The group's principal mission will be to move health-and-welfare information from the island back to the U.S. mainland, where that data will be entered in the Red Cross Safe and Well system. The Salvation Army Team Emergency Radio Network (SATERN) has been asked to assist these operators when they check in with tactical, health-and-welfare (H&W), and Safe and Well messages.

ARRL has equipped each team with an HF transceiver, software, a dipole antenna, a power supply, and all connecting cables, fitted in a rugged waterproof container. In an unprecedented and crucial move, the Federal Emergency Management Agency (FEMA) agreed to help get the Ham Aid gear to Puerto Rico. The League also is sending two VHF repeaters, a dozen hand-held transceivers, five mobile radios, batteries, a number of small 2-kW portable generators, and solar-powered battery chargers. The hams and their equipment will be sent to Red Cross shelters extending from San Juan to the western end of the island.

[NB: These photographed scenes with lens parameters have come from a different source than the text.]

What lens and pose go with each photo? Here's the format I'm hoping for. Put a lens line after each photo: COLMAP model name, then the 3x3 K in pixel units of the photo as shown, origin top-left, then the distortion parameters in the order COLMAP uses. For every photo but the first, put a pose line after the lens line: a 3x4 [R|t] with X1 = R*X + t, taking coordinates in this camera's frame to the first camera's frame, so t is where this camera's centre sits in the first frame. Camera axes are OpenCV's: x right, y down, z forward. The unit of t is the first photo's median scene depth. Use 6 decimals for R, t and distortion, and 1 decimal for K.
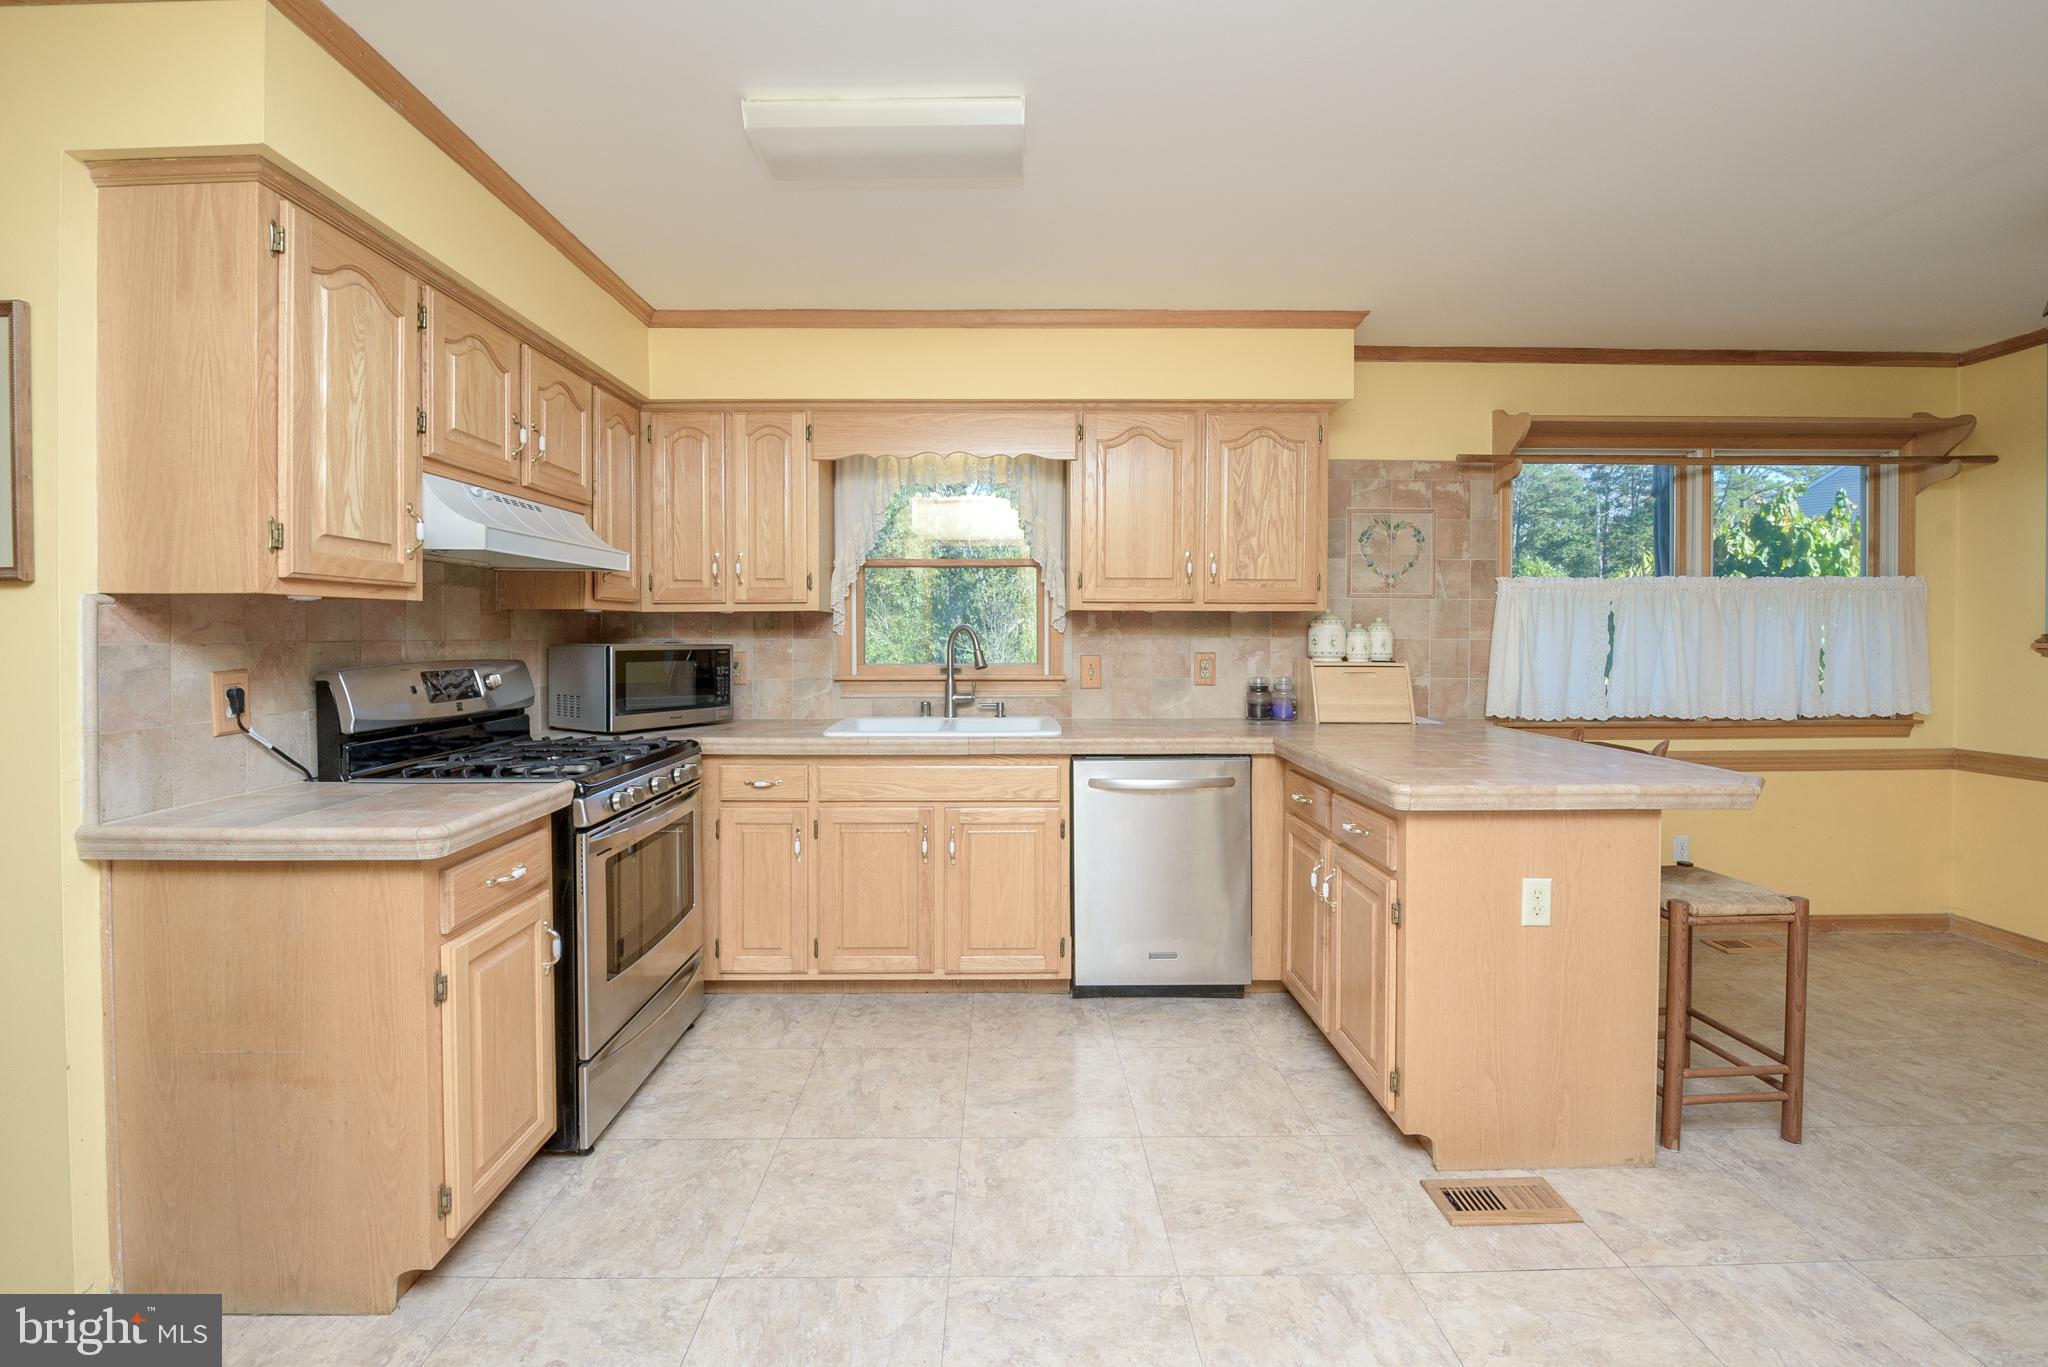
lens RADIAL K [[818.1, 0, 1015.4], [0, 818.1, 634.6], [0, 0, 1]] dist [-0.016776, 0.000146]
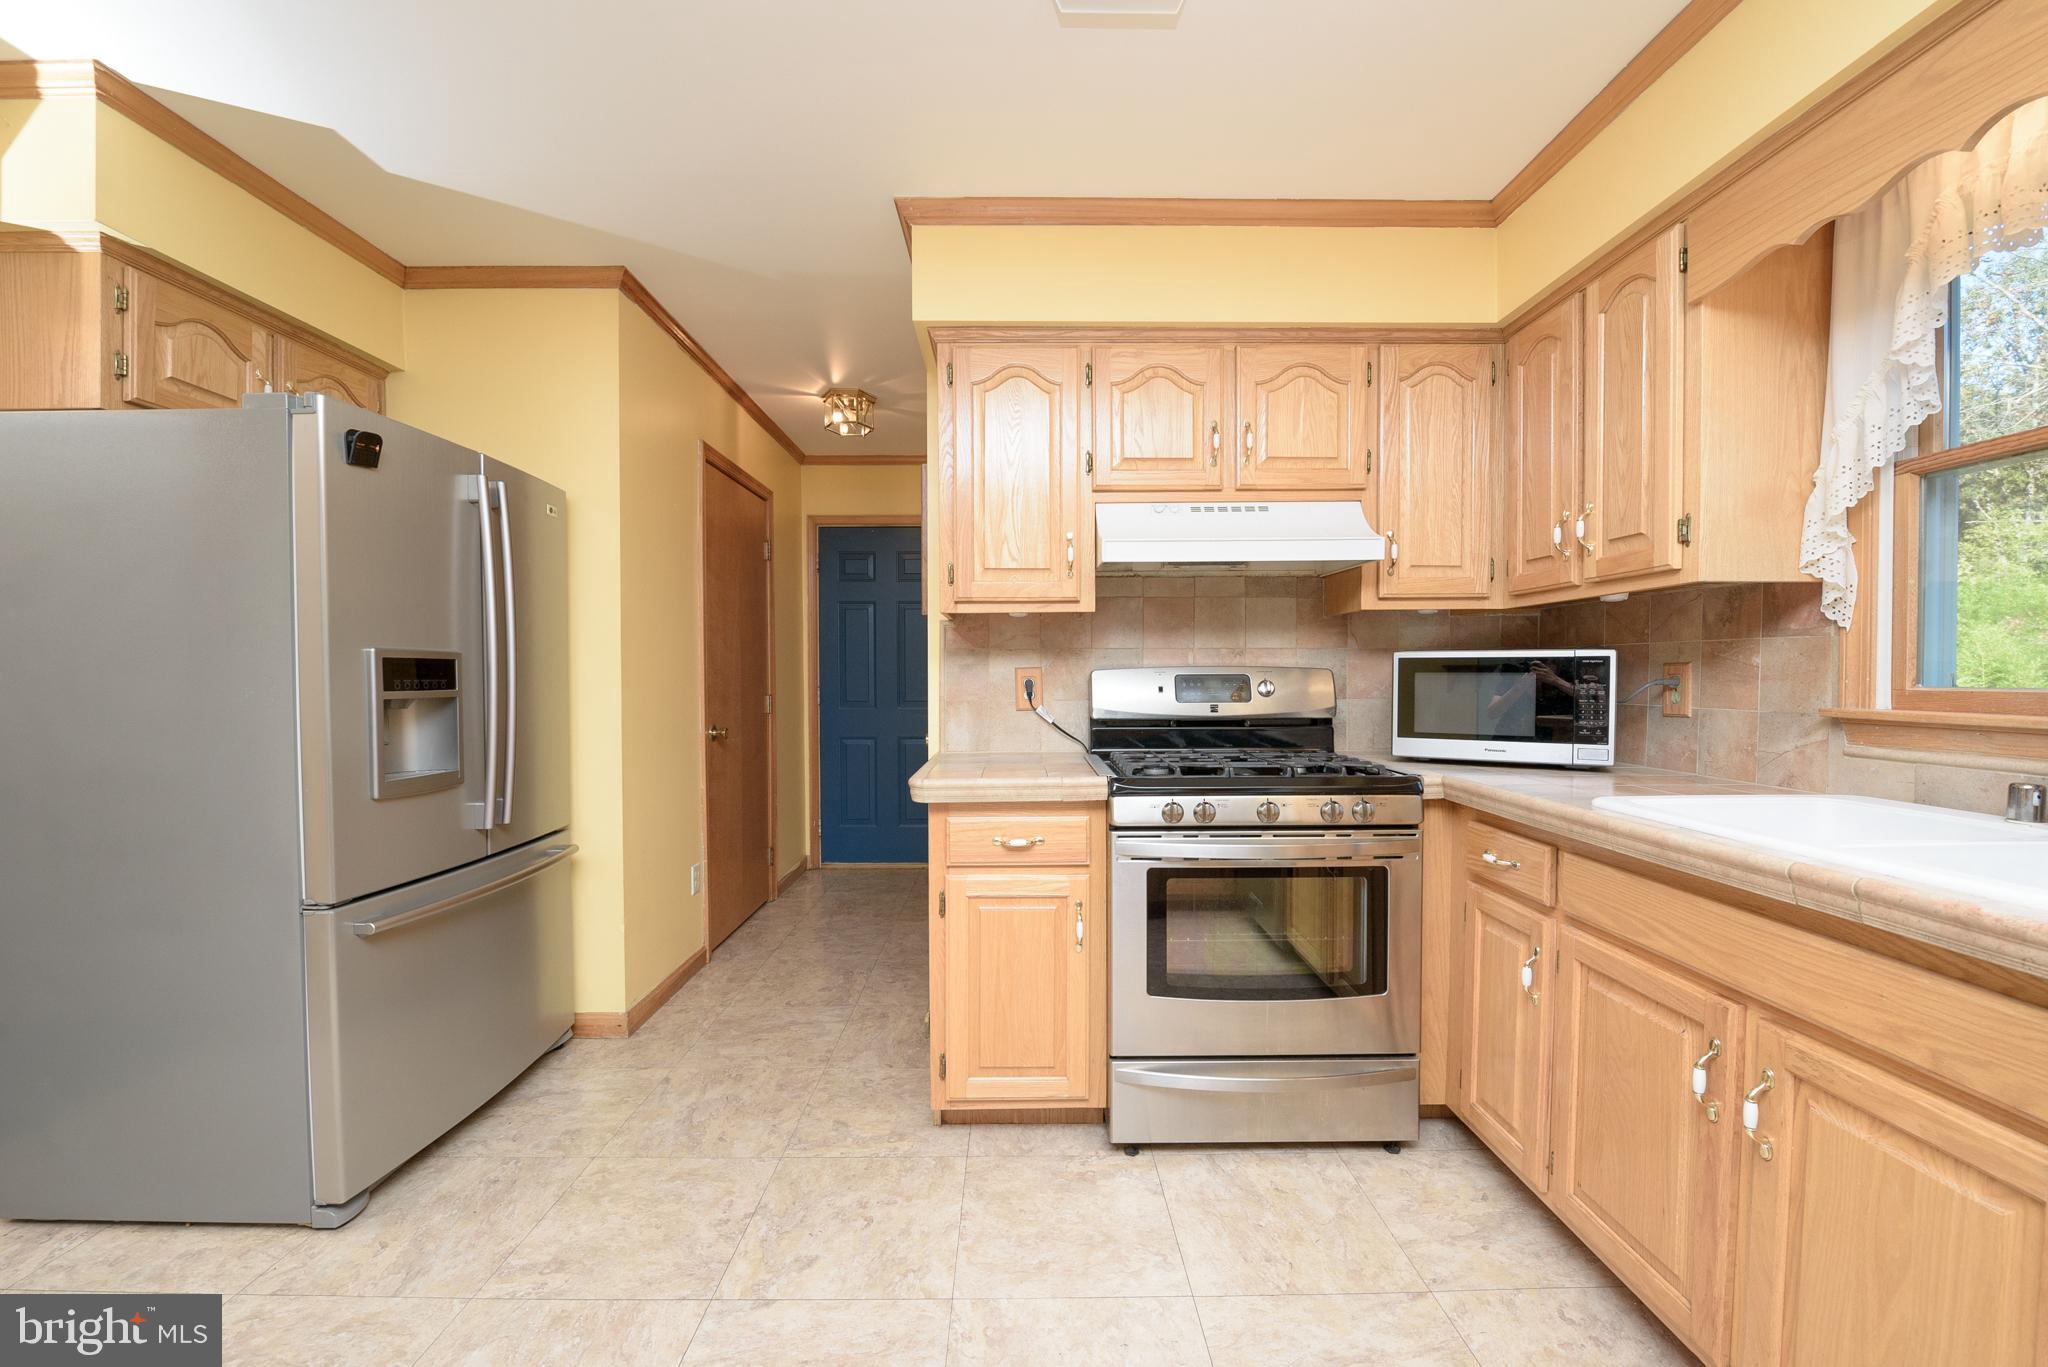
lens RADIAL K [[817.7, 0, 1024.0], [0, 817.7, 683.5], [0, 0, 1]] dist [-0.001304, -0.000141]
pose [[0.002996, 0.016851, -0.999854, 0.455890], [0.003422, 0.999852, 0.016861, 0.041875], [0.999990, -0.003472, 0.002938, 0.843027]]
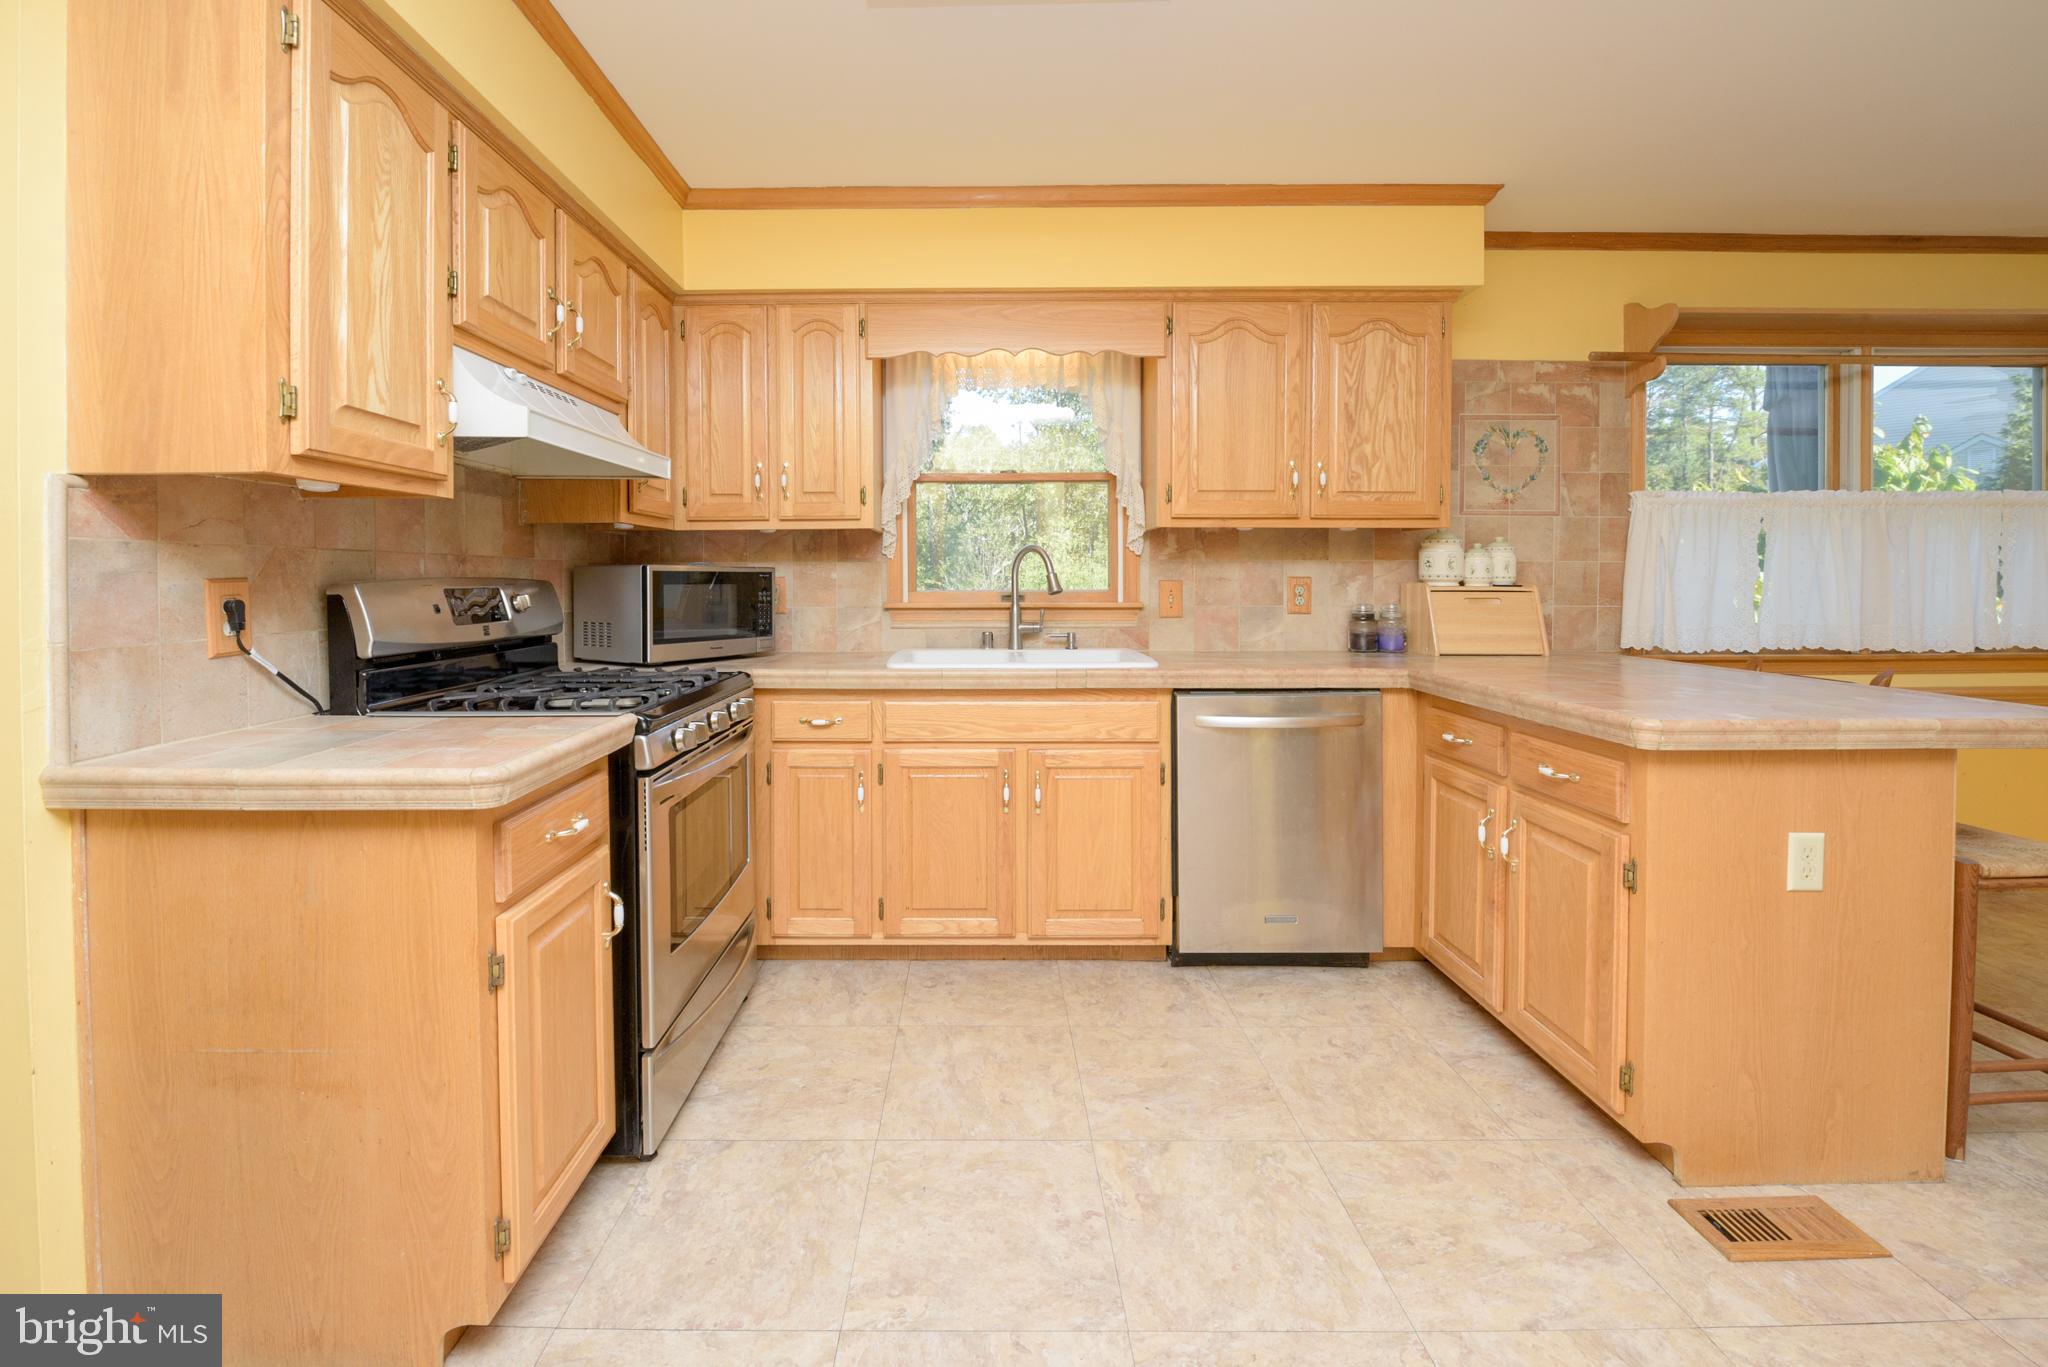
lens RADIAL K [[832.3, 0, 983.8], [0, 832.3, 583.3], [0, 0, 1]] dist [-0.015479, -0.000272]
pose [[0.999884, -0.000759, -0.015210, -0.164173], [0.000846, 0.999983, 0.005707, 0.039189], [0.015205, -0.005719, 0.999868, 0.148964]]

ARRL's Emergency Preparedness Manager, Mike Corey, KI1U, and ARRL representative to NPSTC, said this was the first time in the nearly 75-year relationship between ARRL and the ARC that such a request for assistance had been made. "Hurricane Maria has devastated the island's communications infrastructure," Corey said. "Without electricity and telephone, and with most of the cell sites out of service, millions of Americans are cut off from communicating. Shelters are unable to reach local emergency services. And, people cannot check on the welfare of their loved ones. The situation is dire."